Ci si aspetta da lei il colpo del drago, che possa tirare per vincere la partita, lasciando amici e nemici a bocca aperta. In agguato è il pericolo di un “net”, un tiro diretto verso l’avversario che varrà come nullo, sia pur di pregio, se per caso toccasse la rete.
È forse il tempo di sostentarsi e di assumere ogni possibile quantità di miele dalla storia per non sbagliare la mossa. Sembra che il nettare sia la miscela delle parole greche di morte e di ciò che da essa ti protegge, quindi che conduce alla immortalità, cibo costantemente sul tavolo imbandito degli Dei.
Siamo di fronte ad una sorta di partita di Tresette dove è pericoloso chiamarsi fuori ma lo è altrettanto chiamarsi dentro. Arriva forse il momento in cui devi chiamare il “fuoritutto” e mettere tutte le carte sul tavolo, un senso di liberazione accompagnato alla certezza di fare punto. Giocare la “solissima” è una ipotesi fortunata dove procedi contro il resto del mondo che ti è avversario. Ti può andare bene ma non è detto. Arriva, prima o poi, anche il momento in cui un eventuale doppiogioco viene scoperto e ne paghi le conseguenze.

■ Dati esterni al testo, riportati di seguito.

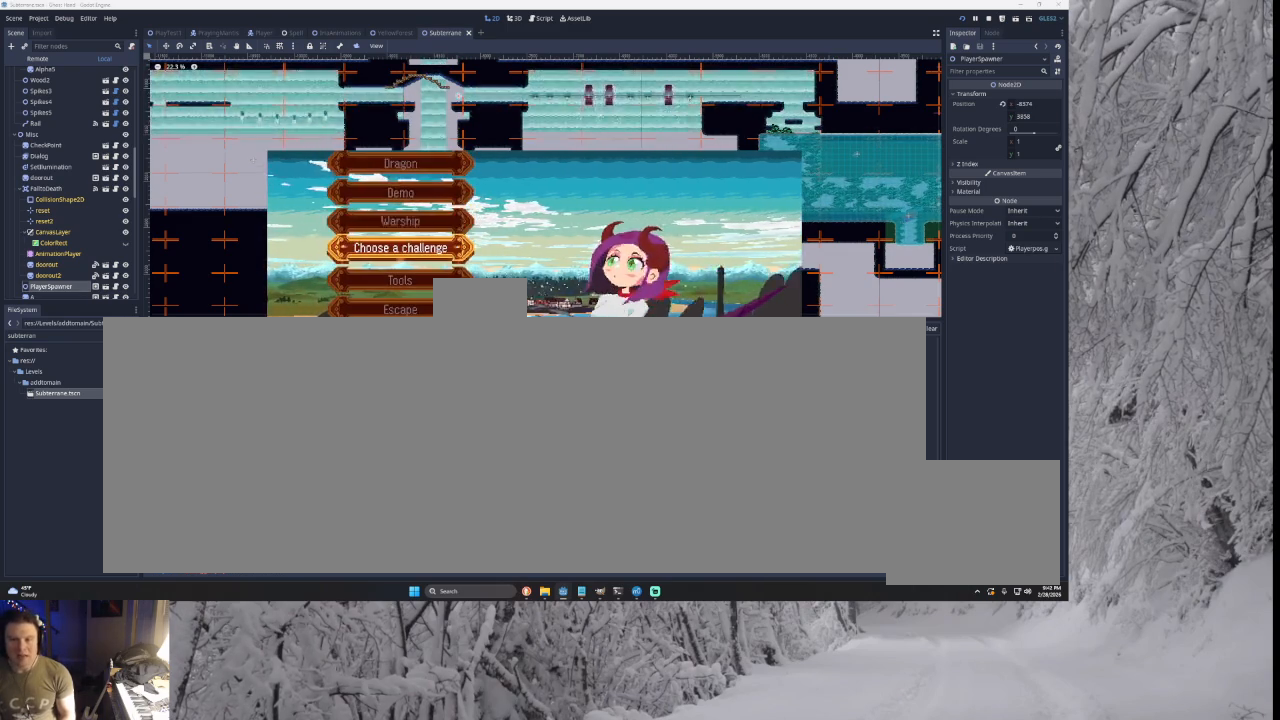
{"buttons": [], "left_stick": "down", "right_stick": "center", "events": [[167, "left_stick", "up"], [300, "left_stick", "center"], [433, "left_stick", "down"]]}
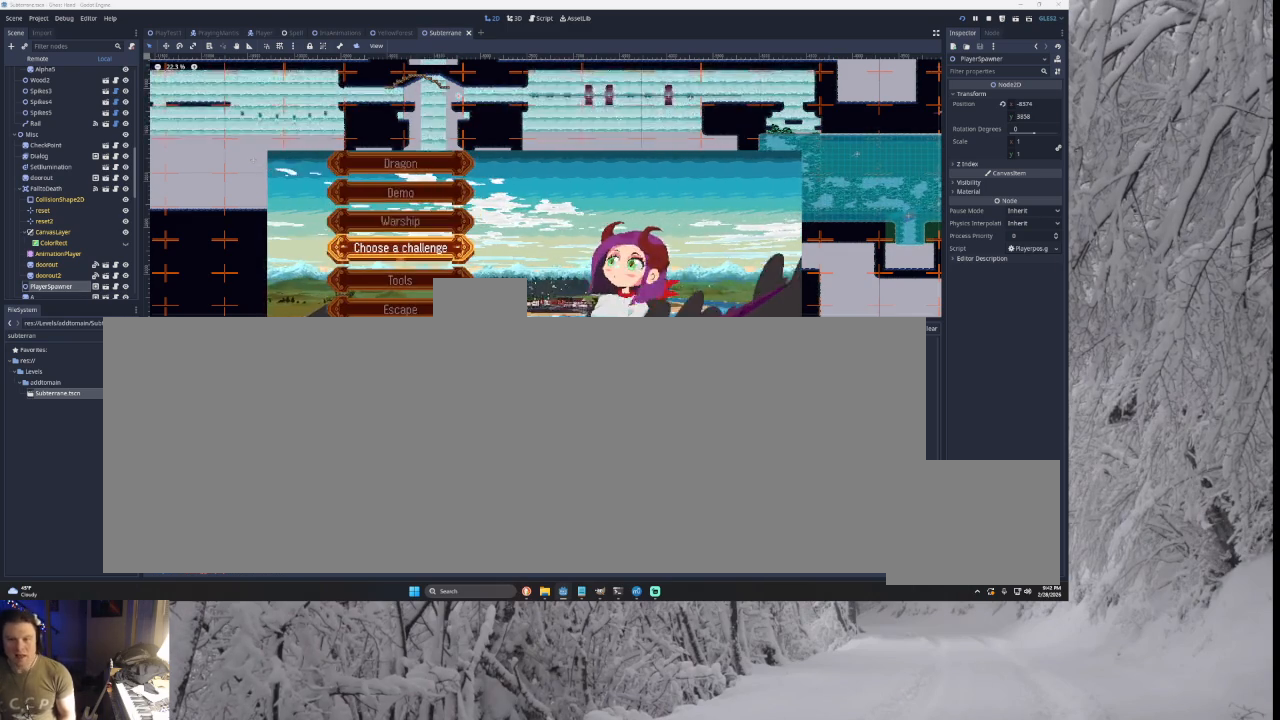
{"buttons": [], "left_stick": "center", "right_stick": "center", "events": [[33, "left_stick", "center"]]}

Meloni ha in mano carte che scottano e non c’è chi vorrebbe essere nei suoi panni. Melampo era un eroe greco con il dono di comprendere il linguaggio degli animali e di sanare gli uomini dalla pazzia e dalla sterilità. Vedremo se Giorgia saprà ascoltare le voci disparate dei leaders del mondo, semmai ve ne fossero, e saprà guarirli da posizioni sterili di poco frutto e farli rinsavire.
Per adesso è sulla corda e non è detto che sotto ci sia una rete di protezione ad accoglierla in caso di caduta.